How To Apply for Job With the TSA
Applying for a job with the TSA is an easy three step process.
Step 1: Navigate to USA Jobs (our link here has the TSA keyword pre filled for you)
Step 2: Perform a search within the USA Jobs site. You can be as detailed or general as you like, searching for specific locations and specific positions. For a more detailed or advanced search, click here to head Advanced and International Search page.
Federal occupations are grouped into series numbers that are for identification. This feature allows you to search by that code.
TSA jobs are grouped into series that you can search through and select a single occupation by simple clicking on one. You may hold down the CTRL key (the Command key for Macs) to select multiple jobs.
Select your desired location(s) by clicking inside the Location Search box, scrolling to see selections, and clicking on your choices. For multiple selections, hold down the CTRL key (the Command key for Macs) while clicking selections.

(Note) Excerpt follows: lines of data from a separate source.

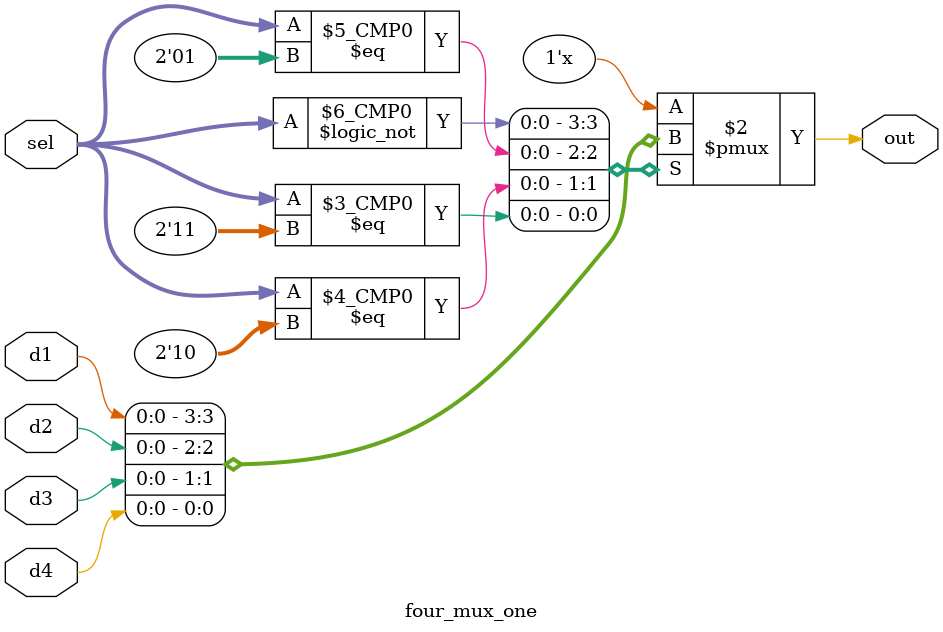
<source format=v>
module four_mux_one(d1,d2,d3,d4,sel,out);
    input wire d1,d2,d3,d4;
    input wire [1:0] sel;
    output out;
    reg out;

    always @(d1,d2,d3,d4)
        begin
            case(sel)
                2'b00:      out = d1;
                2'b01:      out = d2;
                2'b10:      out = d3;
                2'b11:      out = d4;
                default:    out = 1'bx;
            endcase
        end
endmodule
</source>
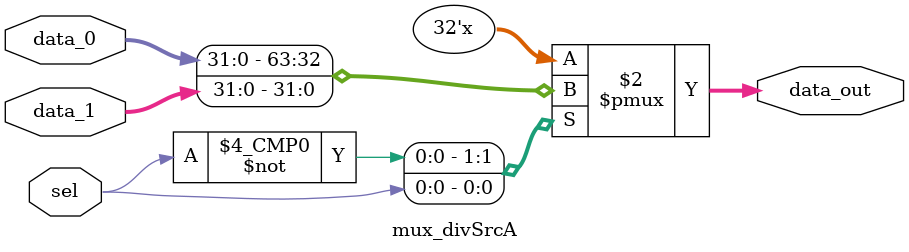
<source format=v>
module mux_divSrcA (
    input wire sel,
    input wire [31:0] data_0, // from A
    input wire [31:0] data_1, // from MDR
    output reg [31:0] data_out
);
    always @(*) begin
        case (sel)
            1'd0: data_out = data_0;
            1'd1: data_out = data_1;
            default: data_out = data_0;
        endcase 
    end 

endmodule
</source>
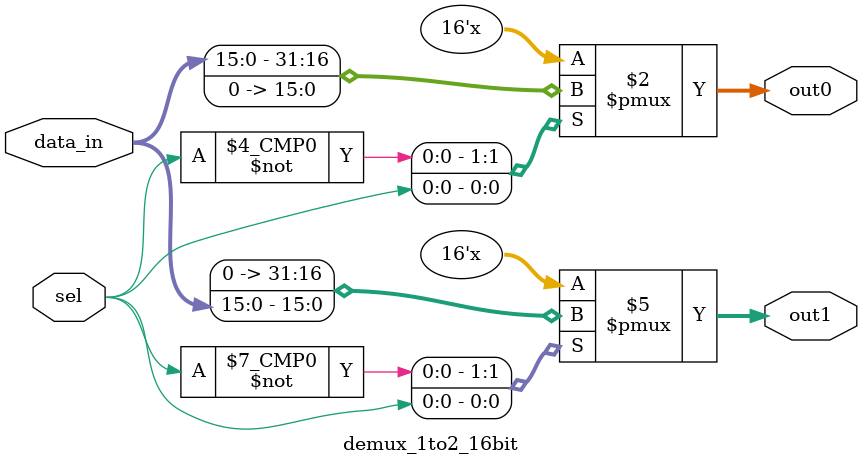
<source format=v>
module demux_1to2_16bit (
    input [15:0] data_in,    // äëðéñä (16 áéè)
    input sel,               // áéè äáçéøä (0 àå 1)
    output reg [15:0] out0,  // éöéàä 0
    output reg [15:0] out1   // éöéàä 1
);

    always @(*) begin
        // áøéøú îçãì: äéöéàåú îàåôñåú
        out0 = 16'd0;
        out1 = 16'd0;
        
        case (sel)
            1'b0: out0 = data_in; // ðéúåá äîéãò ìéöéàä äøàùåðä
            1'b1: out1 = data_in; // ðéúåá äîéãò ìéöéàä äùðééä
        endcase
    end
    
endmodule
</source>
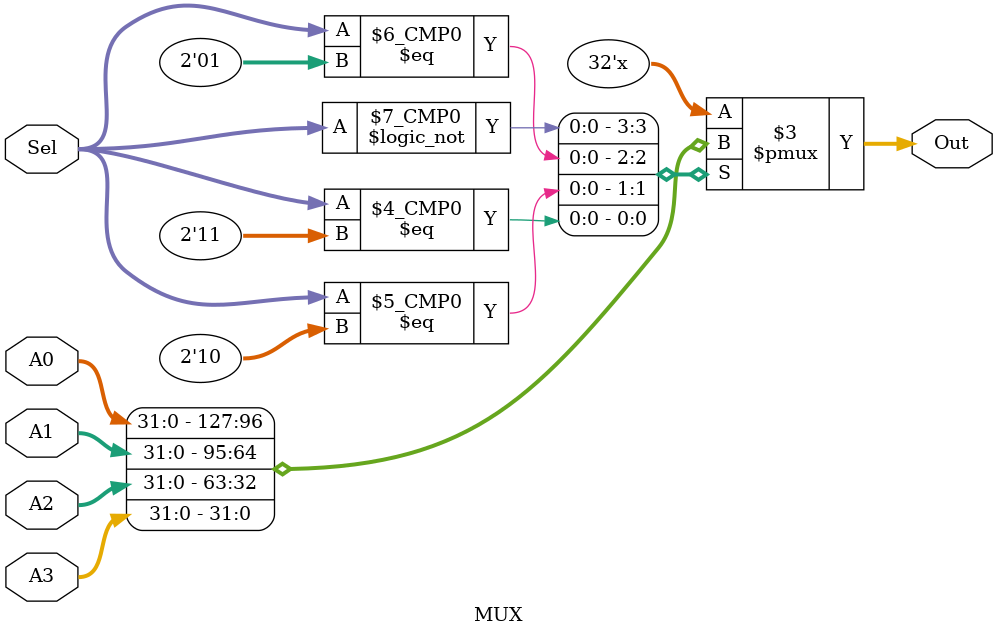
<source format=v>
`ifndef __MUX_V__
`define __MUX_V__

module MUX (
	input wire [31:0] A0,
	input wire [31:0] A1,
	input wire [31:0] A2,
	input wire [31:0] A3,
	input wire [1:0] Sel,
	output reg [31:0] Out
	);

	initial
	begin
		Out = 32'b0;
	end

	always @ (*)
	begin
		case (Sel)
			2'b00: Out <= A0;
			2'b01: Out <= A1;
			2'b10: Out <= A2;
			2'b11: Out <= A3;
		endcase
	end

endmodule

`endif /*__MUX_V__*/

</source>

To complete the search, click SEARCH JOBS at the bottom of the page.
Step 3: Click on the detailed information for each job to see if it is right for you and apply! It s that easy.
why Pursue a Career With the tsa?
Disgruntled passengers, long hours on your feet and Congressional Oversight Committee hearings; there are contrasts to the pros of working for the TSA, as there are with any job. However, if you are looking for work, you can help be someone who changes the perception of the TSA from within. They need more man-power to help combat the long lines at the airport, and to provide friendly faces to travelers. They were given government clearance to hire 768 new officers this year due to the long lines, and you don t have to have any prior security experience to apply.